Project Description
The problems with current surgical training paradigms include the failure of opportunities for training to keep up with rising demands; surgeons in practice often have limited time and resources to practice, leading to risky usage of more complex technologies. The focus on high-fidelity, near-real-life environments has made VR-based training technology prohibitively expensive and inaccessible. This resource intensiveness has resulted in generalized VR modules that do not target specific procedures or skills. Considering the increasing number of new and complex devices coming onto the market and the direct link between volume of procedures and surgical expertise, the healthcare field must see a radical shift in the use of surgeon training technology in order to maximize quality training time before trainees enter the workforce. The current state of VR is ill-fit to be a true surgical training supplement as it cannot fulfil this need
In this project, Osso VR was able to continue developing a more accessible VR-based solution to improve the high cost surgeon training technology in order to maximize
quality training time before trainees enter the workforce.
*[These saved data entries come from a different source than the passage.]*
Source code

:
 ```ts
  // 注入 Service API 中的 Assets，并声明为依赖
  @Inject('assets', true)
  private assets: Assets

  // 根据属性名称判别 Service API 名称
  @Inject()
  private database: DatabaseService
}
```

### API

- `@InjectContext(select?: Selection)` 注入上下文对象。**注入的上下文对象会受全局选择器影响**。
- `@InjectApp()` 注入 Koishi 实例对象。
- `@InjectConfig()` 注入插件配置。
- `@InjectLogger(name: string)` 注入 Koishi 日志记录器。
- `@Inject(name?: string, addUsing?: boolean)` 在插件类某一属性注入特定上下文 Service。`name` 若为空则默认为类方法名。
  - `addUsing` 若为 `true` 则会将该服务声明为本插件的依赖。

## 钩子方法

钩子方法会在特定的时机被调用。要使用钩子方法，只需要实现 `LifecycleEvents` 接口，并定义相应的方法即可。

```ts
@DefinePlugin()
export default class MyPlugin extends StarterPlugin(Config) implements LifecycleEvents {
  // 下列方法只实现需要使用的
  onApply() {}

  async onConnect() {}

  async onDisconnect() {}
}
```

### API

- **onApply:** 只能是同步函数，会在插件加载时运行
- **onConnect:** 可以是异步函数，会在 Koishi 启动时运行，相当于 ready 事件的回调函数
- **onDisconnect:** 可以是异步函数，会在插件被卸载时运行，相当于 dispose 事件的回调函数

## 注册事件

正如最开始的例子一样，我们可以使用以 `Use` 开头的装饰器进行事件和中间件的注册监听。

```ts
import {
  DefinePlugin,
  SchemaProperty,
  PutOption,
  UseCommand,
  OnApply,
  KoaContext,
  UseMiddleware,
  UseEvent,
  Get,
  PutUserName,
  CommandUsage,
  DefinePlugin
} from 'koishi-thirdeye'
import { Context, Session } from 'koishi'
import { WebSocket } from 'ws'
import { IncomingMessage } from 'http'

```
The company was able to start building, The Smart Curriculum, a purposefully low-fidelity VR-based training curriculum that incorporates an artificial intelligence (AI) to adapt the session and curriculum to a trainee’s performance. Presently, the Osso VR is in the works of implementing an AI that will customize a procedure to a surgeon’s performance and background. This will provide targeted practice to hone procedure familiarity and surgical skill. The combination of VR and AI will show increased transfer rates compared to classic VR paradigms at a fraction of the cost.
Broader Impact / Application
Practicing surgical techniques on-demand with direct quantitative feedback will ultimately help surgeons develop the needed expertise to improve the quality of the outcomes for patients and improve efficiency in the surgical technique thereby reducing the operating time. Osso VR is currently working on determining key learning milestones for a pilot procedure; determining the parameters for and wireframe the AI; and finally, building necessary technical components for the prototype training module to validate the pilot procedure. Osso VR is the current leader in the field, and the addition of an AI component to individualize each surgeon’s training experience helped them revolutionize the surgical training paradigm. Their new system allowed orthopedic surgeons to enhance their training in a virtual environment and predict the outcome of interventional decisions before actual surgery without any risks to the patients.
With the help of Inspiralia, Osso VR was awarded a grant through the National Institutes of Health to continue developing this AI and in the near future complete the VR training platform.